[Extract to read]:

# # # # # # #

Thursday, January 19, 2017

Kolchak: The Night Stalker - They Have Been, They Are, They Will Be...


"I will now address you in the universal language of Mathematico: AAAAAAAAAAAAGGGGHHH!!"

That never fails to put a smile on my face!

THB,TA,TWB takes it's title from H.P. Lovecraft's The Dunwich Horror: “The Old Ones were, the Old Ones are, and the Old Ones shall be. Not in the spaces we know, but between them. They walk serene and primal, undimensioned and to us unseen.”  Lovecraft in turn echoes John 6:60 in the Bible.  Both sources speak of a greater nature to the universe than mankind can fathom (in John that unfathomable nature is our own).

That's pretty creepy, unseen and pitiless forces that care nothing for our well-being...but ya know what?  It's also great for filming on low budgets!

It's the first day of the World Series, The Cubs are playing, and Kolchak has tickets.  It's unseasonably warm* by the look of things.  Heat makes people crazy, audio reception is terrible, animals keep dying of heart attacks every night at the zoo, someone is stealing electronics - going as far as ripping them out of home stereo components on 2nd stories while they're in use!  Right out the windows of people's homes!  Someone trashed a guy's lawn, said guy insisting it must have been a road crew given the stinking globs of tar left behind.  the city swears no such work took place.  Said guy's neighbor had all her cats killed by someone.  Even the police are having a weird day.  Captain  Quill and his men respond to a break-in at Raydyne Electronics and witness a cinderblock wall blow out and a ton of lead ingots slowly fade out of existence before their eyes.  No perpetrators were ever seen.  Feds keep showing up - you can tell them by their aloof superiority, style-free suits, and closed mouths. 

The first half of the episode is a sequence of deceptively meandering incidents, letting us as Kolchak in on a feast of disparate and seemingly random phenomena.  We get it in fragments the way Kolchak does, distracted by the radio in his top-down Mustang. Kolchak begins to realize there are connections forming.  The "viscid mass" on the citizen's lawn also appears in the zoo every time an animal  dies.  The goo is composed of digestive acids and bone marrow.  A guard killed at Raydyne had the marrow removed from his bones, as have a few others who've died mysteriously. We see Kolchak taking in info from a variety of sources, and we get to put the pieces together as he does.  At a police press conference, everyone learns that those who were at Raydyne when it was raided have had their watches stopped dead.  Kolchak reasons it must have been an electro-magnetic force, and so invests in a compass.  Not all of his research makes it to the screen, we learn, as Kolchak brings Vincenzo up to speed on experts he's consulted on different fields.

# # # # # # #

[Short task a]: Show each line of the entries below that contains the string "tuplet". Case counts, so match capitals exactly.

[Excerpted data]:
# # # # # # #

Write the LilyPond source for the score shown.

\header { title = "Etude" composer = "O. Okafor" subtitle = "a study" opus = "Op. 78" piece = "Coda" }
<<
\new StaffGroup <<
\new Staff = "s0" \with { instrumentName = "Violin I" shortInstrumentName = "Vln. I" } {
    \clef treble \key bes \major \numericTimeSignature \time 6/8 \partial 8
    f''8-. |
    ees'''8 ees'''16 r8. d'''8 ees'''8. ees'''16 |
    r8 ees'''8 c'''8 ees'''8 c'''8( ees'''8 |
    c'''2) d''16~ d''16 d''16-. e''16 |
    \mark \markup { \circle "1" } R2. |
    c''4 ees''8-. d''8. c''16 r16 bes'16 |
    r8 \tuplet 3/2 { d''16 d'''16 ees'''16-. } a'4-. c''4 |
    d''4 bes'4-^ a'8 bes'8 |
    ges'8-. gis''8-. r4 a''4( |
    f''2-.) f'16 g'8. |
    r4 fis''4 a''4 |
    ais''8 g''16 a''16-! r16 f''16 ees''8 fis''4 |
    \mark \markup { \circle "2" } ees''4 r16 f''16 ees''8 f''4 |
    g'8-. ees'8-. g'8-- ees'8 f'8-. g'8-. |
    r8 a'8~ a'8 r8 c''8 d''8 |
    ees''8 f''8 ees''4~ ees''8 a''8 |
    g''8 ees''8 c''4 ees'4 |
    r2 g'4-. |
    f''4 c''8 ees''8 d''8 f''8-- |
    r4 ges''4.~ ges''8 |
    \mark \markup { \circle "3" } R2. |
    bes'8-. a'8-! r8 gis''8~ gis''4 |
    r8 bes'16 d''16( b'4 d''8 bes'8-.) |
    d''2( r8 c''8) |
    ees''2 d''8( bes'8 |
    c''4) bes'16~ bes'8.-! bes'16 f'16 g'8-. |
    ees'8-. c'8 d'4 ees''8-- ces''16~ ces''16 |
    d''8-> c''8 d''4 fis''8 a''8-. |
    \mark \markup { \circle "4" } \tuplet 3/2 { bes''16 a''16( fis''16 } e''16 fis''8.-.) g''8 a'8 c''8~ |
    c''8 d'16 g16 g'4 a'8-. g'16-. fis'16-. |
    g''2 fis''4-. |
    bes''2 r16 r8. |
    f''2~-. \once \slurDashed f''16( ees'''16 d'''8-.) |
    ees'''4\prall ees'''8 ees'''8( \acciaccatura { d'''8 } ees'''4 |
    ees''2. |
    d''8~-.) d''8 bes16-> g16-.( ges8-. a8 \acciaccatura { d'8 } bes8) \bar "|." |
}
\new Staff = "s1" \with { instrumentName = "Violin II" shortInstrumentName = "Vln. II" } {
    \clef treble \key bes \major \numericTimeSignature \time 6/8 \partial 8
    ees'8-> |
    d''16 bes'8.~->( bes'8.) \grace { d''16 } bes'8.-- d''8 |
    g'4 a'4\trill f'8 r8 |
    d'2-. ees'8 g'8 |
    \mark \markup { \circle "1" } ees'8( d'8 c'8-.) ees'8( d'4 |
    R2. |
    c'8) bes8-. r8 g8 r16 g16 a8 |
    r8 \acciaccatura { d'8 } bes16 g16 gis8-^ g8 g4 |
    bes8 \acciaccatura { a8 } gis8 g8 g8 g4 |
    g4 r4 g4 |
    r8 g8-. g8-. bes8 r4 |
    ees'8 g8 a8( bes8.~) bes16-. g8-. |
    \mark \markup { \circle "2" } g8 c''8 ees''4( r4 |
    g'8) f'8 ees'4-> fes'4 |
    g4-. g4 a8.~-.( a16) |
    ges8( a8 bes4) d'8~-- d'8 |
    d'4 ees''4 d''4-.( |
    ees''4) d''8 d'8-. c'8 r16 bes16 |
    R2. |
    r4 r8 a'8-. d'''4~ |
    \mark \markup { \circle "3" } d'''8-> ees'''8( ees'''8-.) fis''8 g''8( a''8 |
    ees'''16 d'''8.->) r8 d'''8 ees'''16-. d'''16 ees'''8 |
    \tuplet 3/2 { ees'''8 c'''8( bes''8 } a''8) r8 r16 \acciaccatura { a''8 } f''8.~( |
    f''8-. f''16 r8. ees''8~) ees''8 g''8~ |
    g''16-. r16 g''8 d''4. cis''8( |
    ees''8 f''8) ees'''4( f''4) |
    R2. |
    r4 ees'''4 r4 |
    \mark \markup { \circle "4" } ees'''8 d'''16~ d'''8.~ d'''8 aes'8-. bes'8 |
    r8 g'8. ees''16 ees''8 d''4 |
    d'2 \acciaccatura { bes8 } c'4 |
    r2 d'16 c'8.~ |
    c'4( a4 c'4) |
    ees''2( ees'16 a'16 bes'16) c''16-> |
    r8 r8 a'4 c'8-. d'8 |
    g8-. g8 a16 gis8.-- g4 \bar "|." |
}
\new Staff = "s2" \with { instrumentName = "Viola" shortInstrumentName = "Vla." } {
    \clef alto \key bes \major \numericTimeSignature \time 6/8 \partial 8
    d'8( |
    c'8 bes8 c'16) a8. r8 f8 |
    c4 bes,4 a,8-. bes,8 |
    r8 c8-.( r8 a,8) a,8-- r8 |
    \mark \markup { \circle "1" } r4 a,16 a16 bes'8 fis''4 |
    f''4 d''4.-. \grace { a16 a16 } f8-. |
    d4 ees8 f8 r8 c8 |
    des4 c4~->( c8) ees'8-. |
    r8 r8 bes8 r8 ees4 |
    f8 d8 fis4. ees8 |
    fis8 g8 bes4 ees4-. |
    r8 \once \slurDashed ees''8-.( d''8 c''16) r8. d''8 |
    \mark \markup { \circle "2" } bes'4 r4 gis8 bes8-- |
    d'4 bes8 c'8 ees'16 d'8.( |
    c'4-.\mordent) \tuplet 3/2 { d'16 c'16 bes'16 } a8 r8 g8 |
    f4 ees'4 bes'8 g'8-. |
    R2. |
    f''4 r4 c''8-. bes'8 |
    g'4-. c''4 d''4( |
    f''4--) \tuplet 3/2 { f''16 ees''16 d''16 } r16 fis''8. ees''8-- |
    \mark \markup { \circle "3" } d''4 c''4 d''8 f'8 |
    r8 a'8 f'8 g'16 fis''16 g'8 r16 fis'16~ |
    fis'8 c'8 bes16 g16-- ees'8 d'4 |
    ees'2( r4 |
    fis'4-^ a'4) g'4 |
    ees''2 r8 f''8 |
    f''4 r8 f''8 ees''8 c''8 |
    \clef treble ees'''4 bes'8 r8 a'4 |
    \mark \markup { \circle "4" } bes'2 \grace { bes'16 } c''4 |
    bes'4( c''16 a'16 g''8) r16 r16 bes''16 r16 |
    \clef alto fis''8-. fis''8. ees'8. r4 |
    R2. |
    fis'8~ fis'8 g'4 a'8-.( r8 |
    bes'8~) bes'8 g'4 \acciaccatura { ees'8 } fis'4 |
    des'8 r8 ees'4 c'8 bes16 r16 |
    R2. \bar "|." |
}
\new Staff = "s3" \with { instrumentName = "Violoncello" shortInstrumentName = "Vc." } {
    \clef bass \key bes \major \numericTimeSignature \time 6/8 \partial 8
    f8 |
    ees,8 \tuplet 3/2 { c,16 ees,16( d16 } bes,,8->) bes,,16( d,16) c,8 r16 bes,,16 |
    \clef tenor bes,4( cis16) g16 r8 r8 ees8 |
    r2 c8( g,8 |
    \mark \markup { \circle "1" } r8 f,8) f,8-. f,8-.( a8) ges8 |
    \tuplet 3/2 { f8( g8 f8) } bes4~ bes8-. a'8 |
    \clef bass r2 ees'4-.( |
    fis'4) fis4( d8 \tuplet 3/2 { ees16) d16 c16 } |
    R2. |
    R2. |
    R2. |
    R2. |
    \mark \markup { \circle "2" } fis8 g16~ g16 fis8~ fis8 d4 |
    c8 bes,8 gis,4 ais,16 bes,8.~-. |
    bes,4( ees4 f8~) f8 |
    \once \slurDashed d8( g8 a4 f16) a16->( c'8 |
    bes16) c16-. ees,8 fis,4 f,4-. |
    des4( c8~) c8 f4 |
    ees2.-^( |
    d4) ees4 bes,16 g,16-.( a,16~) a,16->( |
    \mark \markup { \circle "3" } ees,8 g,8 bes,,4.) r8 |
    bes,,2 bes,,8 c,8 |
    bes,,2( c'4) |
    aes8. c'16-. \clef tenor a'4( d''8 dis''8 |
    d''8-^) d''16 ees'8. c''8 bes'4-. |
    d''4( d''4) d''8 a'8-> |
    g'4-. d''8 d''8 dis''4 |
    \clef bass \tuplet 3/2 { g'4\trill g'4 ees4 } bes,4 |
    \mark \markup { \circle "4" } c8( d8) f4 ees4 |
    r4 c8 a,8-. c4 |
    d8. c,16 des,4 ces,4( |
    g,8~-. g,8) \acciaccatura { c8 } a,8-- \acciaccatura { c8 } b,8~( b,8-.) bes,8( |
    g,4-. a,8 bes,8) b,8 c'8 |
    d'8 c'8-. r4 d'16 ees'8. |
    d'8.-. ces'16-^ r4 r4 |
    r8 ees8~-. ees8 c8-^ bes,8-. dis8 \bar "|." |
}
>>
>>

# # # # # # #

[Short task b]: In the Kolchak episode review, what does Kolchak invest in after concluding that an electro-magnetic force must have been involved?

[Full solution a]:
    r8 \tuplet 3/2 { d''16 d'''16 ees'''16-. } a'4-. c''4 |
    \mark \markup { \circle "4" } \tuplet 3/2 { bes''16 a''16( fis''16 } e''16 fis''8.-.) g''8 a'8 c''8~ |
    \tuplet 3/2 { ees'''8 c'''8( bes''8 } a''8) r8 r16 \acciaccatura { a''8 } f''8.~( |
    c'4-.\mordent) \tuplet 3/2 { d'16 c'16 bes'16 } a8 r8 g8 |
    f''4--) \tuplet 3/2 { f''16 ees''16 d''16 } r16 fis''8. ees''8-- |
    ees,8 \tuplet 3/2 { c,16 ees,16( d16 } bes,,8->) bes,,16( d,16) c,8 r16 bes,,16 |
    \tuplet 3/2 { f8( g8 f8) } bes4~ bes8-. a'8 |
    fis'4) fis4( d8 \tuplet 3/2 { ees16) d16 c16 } |
    \clef bass \tuplet 3/2 { g'4\trill g'4 ees4 } bes,4 |

[Full solution b]: A compass.